• _TASK DETAILS_: An exact copy of the listing below is the answer, with the pictures removed.

#### EXCERPTED DATA

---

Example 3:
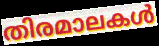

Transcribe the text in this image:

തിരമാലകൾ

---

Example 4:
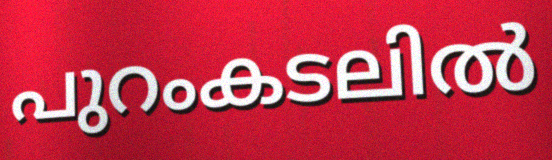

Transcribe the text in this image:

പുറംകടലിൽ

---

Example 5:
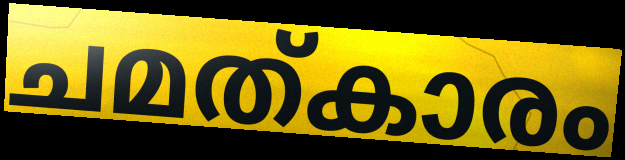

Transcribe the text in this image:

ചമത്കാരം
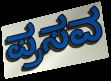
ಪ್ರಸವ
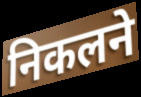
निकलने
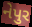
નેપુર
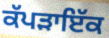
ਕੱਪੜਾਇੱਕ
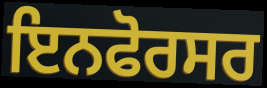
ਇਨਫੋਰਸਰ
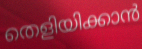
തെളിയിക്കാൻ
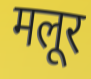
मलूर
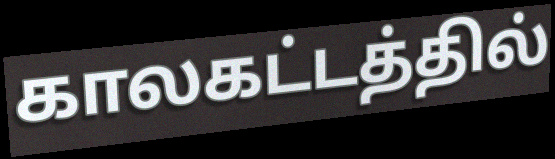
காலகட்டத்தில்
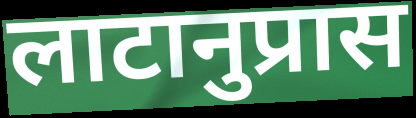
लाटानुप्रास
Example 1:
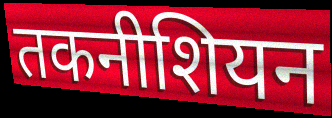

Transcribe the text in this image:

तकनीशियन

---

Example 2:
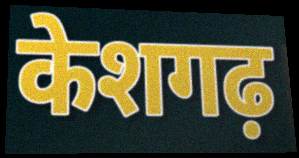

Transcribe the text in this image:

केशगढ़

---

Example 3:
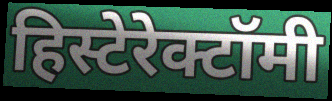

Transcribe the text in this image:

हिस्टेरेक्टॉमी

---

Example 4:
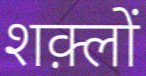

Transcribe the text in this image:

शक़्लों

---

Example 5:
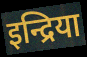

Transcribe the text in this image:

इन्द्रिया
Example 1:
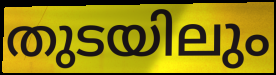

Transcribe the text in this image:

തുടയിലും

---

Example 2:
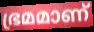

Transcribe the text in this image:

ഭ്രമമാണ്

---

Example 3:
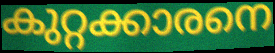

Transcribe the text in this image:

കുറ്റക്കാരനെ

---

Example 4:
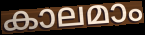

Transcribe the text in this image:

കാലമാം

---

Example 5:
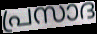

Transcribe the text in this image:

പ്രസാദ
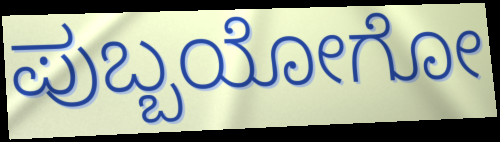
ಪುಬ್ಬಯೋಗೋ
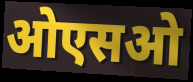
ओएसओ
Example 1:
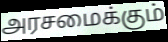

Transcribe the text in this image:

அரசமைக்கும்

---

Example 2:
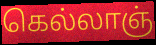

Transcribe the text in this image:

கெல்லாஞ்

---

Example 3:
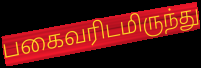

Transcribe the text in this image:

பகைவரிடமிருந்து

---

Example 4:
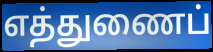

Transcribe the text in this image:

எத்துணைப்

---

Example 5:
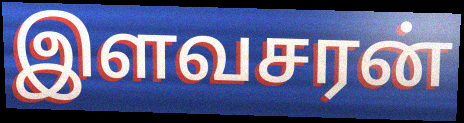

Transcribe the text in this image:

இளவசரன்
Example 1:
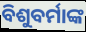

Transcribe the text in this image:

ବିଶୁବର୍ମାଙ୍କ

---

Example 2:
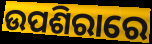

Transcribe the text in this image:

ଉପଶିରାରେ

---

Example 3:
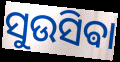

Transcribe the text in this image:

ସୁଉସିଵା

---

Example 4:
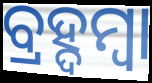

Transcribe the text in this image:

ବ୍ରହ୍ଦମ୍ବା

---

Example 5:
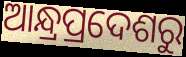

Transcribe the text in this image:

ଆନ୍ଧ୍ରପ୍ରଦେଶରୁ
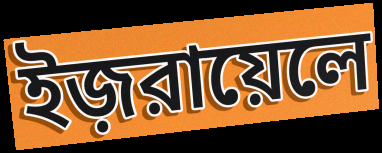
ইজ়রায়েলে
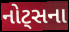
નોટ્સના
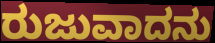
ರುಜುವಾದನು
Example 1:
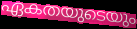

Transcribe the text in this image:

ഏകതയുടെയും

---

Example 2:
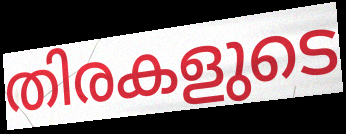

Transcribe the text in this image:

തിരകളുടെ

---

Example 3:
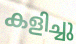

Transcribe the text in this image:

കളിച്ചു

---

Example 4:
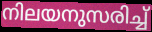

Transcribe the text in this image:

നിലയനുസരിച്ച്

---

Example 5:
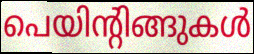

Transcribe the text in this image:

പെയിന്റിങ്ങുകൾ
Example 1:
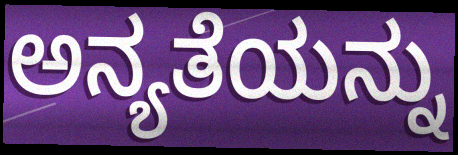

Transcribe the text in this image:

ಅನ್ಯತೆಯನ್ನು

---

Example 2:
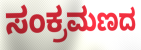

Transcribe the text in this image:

########

• _OUTPUT FOR THIS EXERCISE_:
---

Example 3:

Transcribe the text in this image:

തിരമാലകൾ

---

Example 4:

Transcribe the text in this image:

പുറംകടലിൽ

---

Example 5:

Transcribe the text in this image:

ചമത്കാരം
ಪ್ರಸವ
निकलने
નેપુર
ਕੱਪੜਾਇੱਕ
ਇਨਫੋਰਸਰ
തെളിയിക്കാൻ
मलूर
காலகட்டத்தில்
लाटानुप्रास
Example 1:

Transcribe the text in this image:

तकनीशियन

---

Example 2:

Transcribe the text in this image:

केशगढ़

---

Example 3:

Transcribe the text in this image:

हिस्टेरेक्टॉमी

---

Example 4:

Transcribe the text in this image:

शक़्लों

---

Example 5:

Transcribe the text in this image:

इन्द्रिया
Example 1:

Transcribe the text in this image:

തുടയിലും

---

Example 2:

Transcribe the text in this image:

ഭ്രമമാണ്

---

Example 3:

Transcribe the text in this image:

കുറ്റക്കാരനെ

---

Example 4:

Transcribe the text in this image:

കാലമാം

---

Example 5:

Transcribe the text in this image:

പ്രസാദ
ಪುಬ್ಬಯೋಗೋ
ओएसओ
Example 1:

Transcribe the text in this image:

அரசமைக்கும்

---

Example 2:

Transcribe the text in this image:

கெல்லாஞ்

---

Example 3:

Transcribe the text in this image:

பகைவரிடமிருந்து

---

Example 4:

Transcribe the text in this image:

எத்துணைப்

---

Example 5:

Transcribe the text in this image:

இளவசரன்
Example 1:

Transcribe the text in this image:

ବିଶୁବର୍ମାଙ୍କ

---

Example 2:

Transcribe the text in this image:

ଉପଶିରାରେ

---

Example 3:

Transcribe the text in this image:

ସୁଉସିଵା

---

Example 4:

Transcribe the text in this image:

ବ୍ରହ୍ଦମ୍ବା

---

Example 5:

Transcribe the text in this image:

ଆନ୍ଧ୍ରପ୍ରଦେଶରୁ
ইজ়রায়েলে
નોટ્સના
ರುಜುವಾದನು
Example 1:

Transcribe the text in this image:

ഏകതയുടെയും

---

Example 2:

Transcribe the text in this image:

തിരകളുടെ

---

Example 3:

Transcribe the text in this image:

കളിച്ചു

---

Example 4:

Transcribe the text in this image:

നിലയനുസരിച്ച്

---

Example 5:

Transcribe the text in this image:

പെയിന്റിങ്ങുകൾ
Example 1:

Transcribe the text in this image:

ಅನ್ಯತೆಯನ್ನು

---

Example 2:

Transcribe the text in this image:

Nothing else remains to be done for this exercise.